**Extrait choisi**
---*---

Article extrait du Plein droit n° 2, février 1988
« Logement : pourquoi des ghettos ? »

Anatomie d’une régression

Le logement social en France est l’un des secteurs qui, traditionnellement, accueillait largement les immigrés. Mais ce mouvement s’inverse nettement depuis plusieurs années.

Trois évolutions conjointes expliquent cette inversion :

  • Les crises cumulées de l’emploi et de la famille qui fragilisent les revenus des ménages et entraînent un accroissement des impayés de loyers.
  • L’endettement des offices et les difficultés qui en découlent, qui tendent à modifier les pratiques de gestion, et à faire passer la rentabilité financière avant les objectifs sociaux. Ceci vaut davantage encore pour les Sociétés Anonymes.
  • La tendance de l’État à freiner sa participation financière à un secteur budgétaire dont la réforme (passage en 1977 de l’aide à la pierre à l’aide à la personne) n’a pas réussi à enrayer la progression.

La situation actuelle est ainsi paradoxale : ceux des immigrés qui sont déjà insérés dans le système HLM peuvent bénéficier d’améliorations du parc sans discrimination particulière. En revanche, ceux qui souhaitent obtenir un logement dans le parc social et qui y sont extérieurs ont des difficultés croissantes pour y accéder, ils sont en effet l’objet de pratiques discriminatoires que nous analyserons ici. Il importe toutefois de souligner que les problèmes que rencontrent les immigrés face au logement sont dans une large mesure analogues aux problèmes que rencontrent tous ceux que le marché du logement tend à marginaliser : originaires des DOM-TOM, harkis, femmes seules avec. enfants, chômeurs, handicapés, etc.

---*---

**Données à analyser**

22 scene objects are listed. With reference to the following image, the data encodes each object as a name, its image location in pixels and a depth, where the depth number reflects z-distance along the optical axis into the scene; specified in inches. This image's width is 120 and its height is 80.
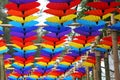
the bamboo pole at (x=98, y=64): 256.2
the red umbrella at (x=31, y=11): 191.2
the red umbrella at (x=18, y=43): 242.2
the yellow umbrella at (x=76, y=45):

---*---

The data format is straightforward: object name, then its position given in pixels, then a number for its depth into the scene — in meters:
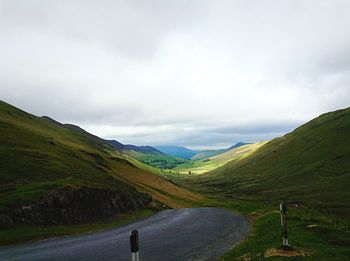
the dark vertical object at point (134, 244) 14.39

---*---

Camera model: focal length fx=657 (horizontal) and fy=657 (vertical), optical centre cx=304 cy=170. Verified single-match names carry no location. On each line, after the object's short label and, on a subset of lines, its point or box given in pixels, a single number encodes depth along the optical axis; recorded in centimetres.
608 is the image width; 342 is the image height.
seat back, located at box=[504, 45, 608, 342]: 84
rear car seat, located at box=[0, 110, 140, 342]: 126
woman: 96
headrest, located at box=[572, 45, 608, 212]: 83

---*---

**Consignes**
a. D'après l'article sur le logement social des immigrés, en quoi consiste la réforme intervenue en 1977 ?
b. Rédigez la suite de l'article sur le logement social des immigrés, en partant de sa dernière phrase.

**Réponses numérotées**
a. Le passage de l'aide à la pierre à l'aide à la personne.

b.
Nous proposons ici une revue des pratiques qui sont actuellement largement répandues parmi les acteurs institutionnels – offices municipaux, sociétés anonymes, et CIL (comités interprofessionnels du logement) en particulier. Sans entrer dans le détail de la réglementation, nous tenterons de montrer comment les pratiques s’établissent autour de plusieurs axes :

  • le système des contingents, qui donne à trois partenaires le droit de réserver prioritairement des logements : l’État, les collectivités locales, et le constructeur. Chacun a droit respectivement à 25 %, 20 % et 55 % des logements d’un programme neuf ;
  • l’aide à la personne.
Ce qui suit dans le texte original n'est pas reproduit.